She Wore Blue Velvet

The first movie my late father ever showed me was David Lynch’s Blue Velvet. I remember, he was so excited. He rented it down at the local video store, came back, and said, “Kip, this movie is supposed to be just TWISTED, this is going to be great!”

I was eleven years old when I saw Blue Velvet with my dad. If you haven’t seen it, you really should watch it; it’s arguably David Lynch’s greatest work. My father had a habit of doing this, though — shoving adult genius in my face as a child, then stepping back with a sort of, “Whatcha think of THAT, eh?” attitude.

Should you show it to a a child? I don’t know. It contains scenes of Dennis Hopper nitrous and saying to Pia Zsadora, “BABY WANTS TO F—!” and so on (“BABY WANTS BLUE VELVET!!!”) Maybe not.

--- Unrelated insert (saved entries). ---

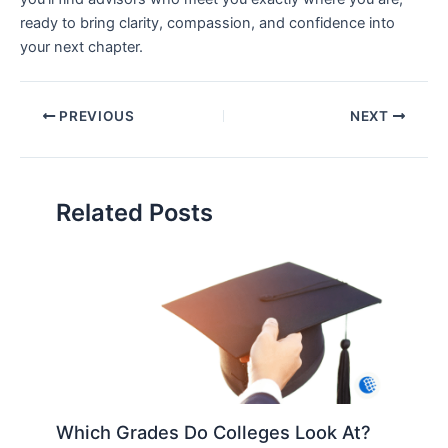
ready to bring clarity, compassion, and confidence into
your next chapter.
PREVIOUS
NEXT
Related Posts
Which Grades Do Colleges Look At?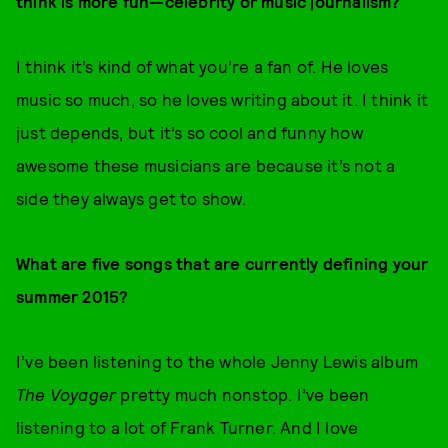
think is more fun—celebrity or music journalism?
I think it’s kind of what you’re a fan of. He loves
music so much, so he loves writing about it. I think it
just depends, but it’s so cool and funny how
awesome these musicians are because it’s not a
side they always get to show.
What are five songs that are currently defining your
summer 2015?
I’ve been listening to the whole Jenny Lewis album
The Voyager
pretty much nonstop. I’ve been
listening to a lot of Frank Turner. And I love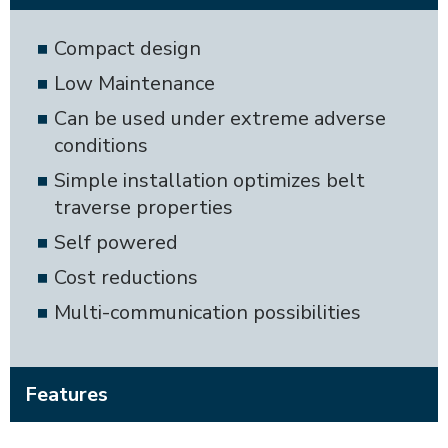
Compact design
Low Maintenance
Can be used under extreme adverse
conditions
Simple installation optimizes belt
traverse properties
Self powered
Cost reductions
Multi-communication possibilities
Features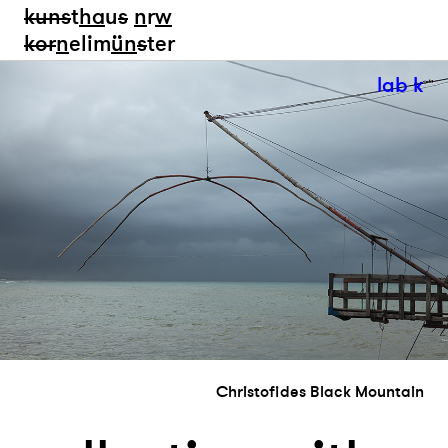
kun
s
t
ha
u
s
n
r
w
k
or
n
elim
ün
s
ter
lab k
Christofides Black Mountain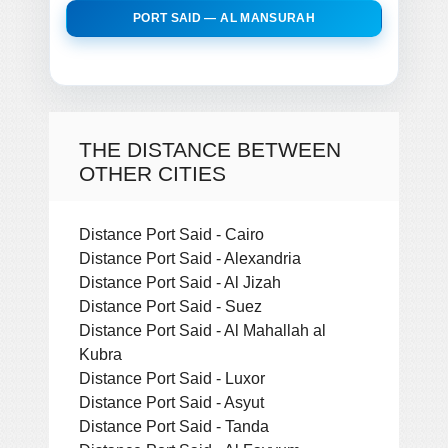
PORT SAID — AL MANSURAH
THE DISTANCE BETWEEN
OTHER CITIES
Distance Port Said - Cairo
Distance Port Said - Alexandria
Distance Port Said - Al Jizah
Distance Port Said - Suez
Distance Port Said - Al Mahallah al
Kubra
Distance Port Said - Luxor
Distance Port Said - Asyut
Distance Port Said - Tanda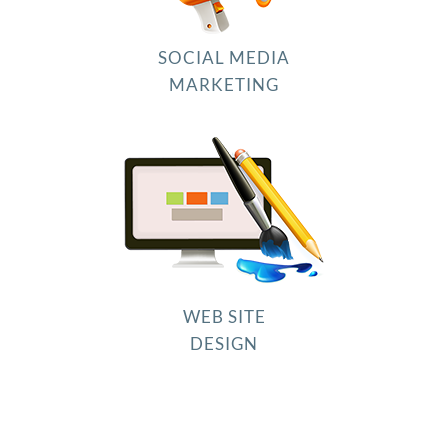
SOCIAL MEDIA
MARKETING
WEB SITE
DESIGN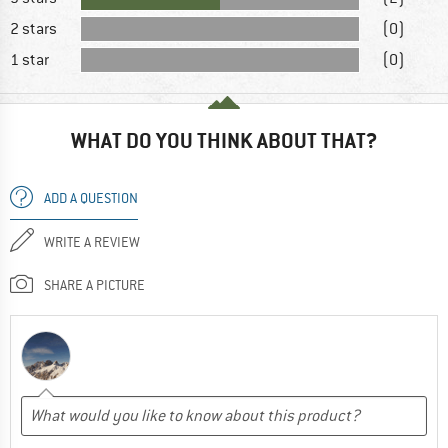
2 stars
(0)
1 star
(0)
WHAT DO YOU THINK ABOUT THAT?
ADD A QUESTION
WRITE A REVIEW
SHARE A PICTURE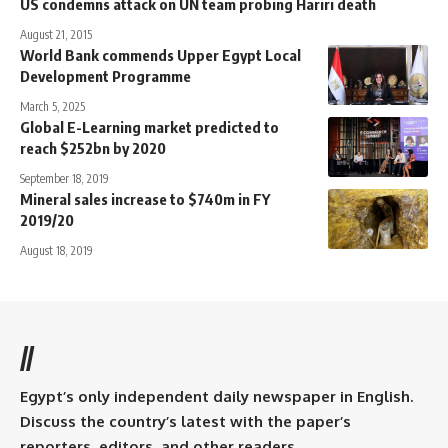
US condemns attack on UN team probing Hariri death
August 21, 2015
World Bank commends Upper Egypt Local
Development Programme
March 5, 2025
Global E-Learning market predicted to
reach $252bn by 2020
September 18, 2019
Mineral sales increase to $740m in FY
2019/20
August 18, 2019
//
Egypt’s only independent daily newspaper in English.
Discuss the country’s latest with the paper’s
reporters, editors, and other readers.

But my dad showed it to me and it changed my life.

So, here is the movie that I saw at a very formative age that has stuck with me allll these years, it made me who I am, thank you very much David Lynch and Gerry Lange, and goddamn that Frank is fucking fantastic!

Thanks, dad.

P.S. So the man was a Republican political consultant. Shut up. Just shut up. You don’t know what the man had to go through. Do *you* want to deliver briefcases full of $200,000 to mafia bosses who control unions in the North End of Boston in an empty warehouse? Fuck off.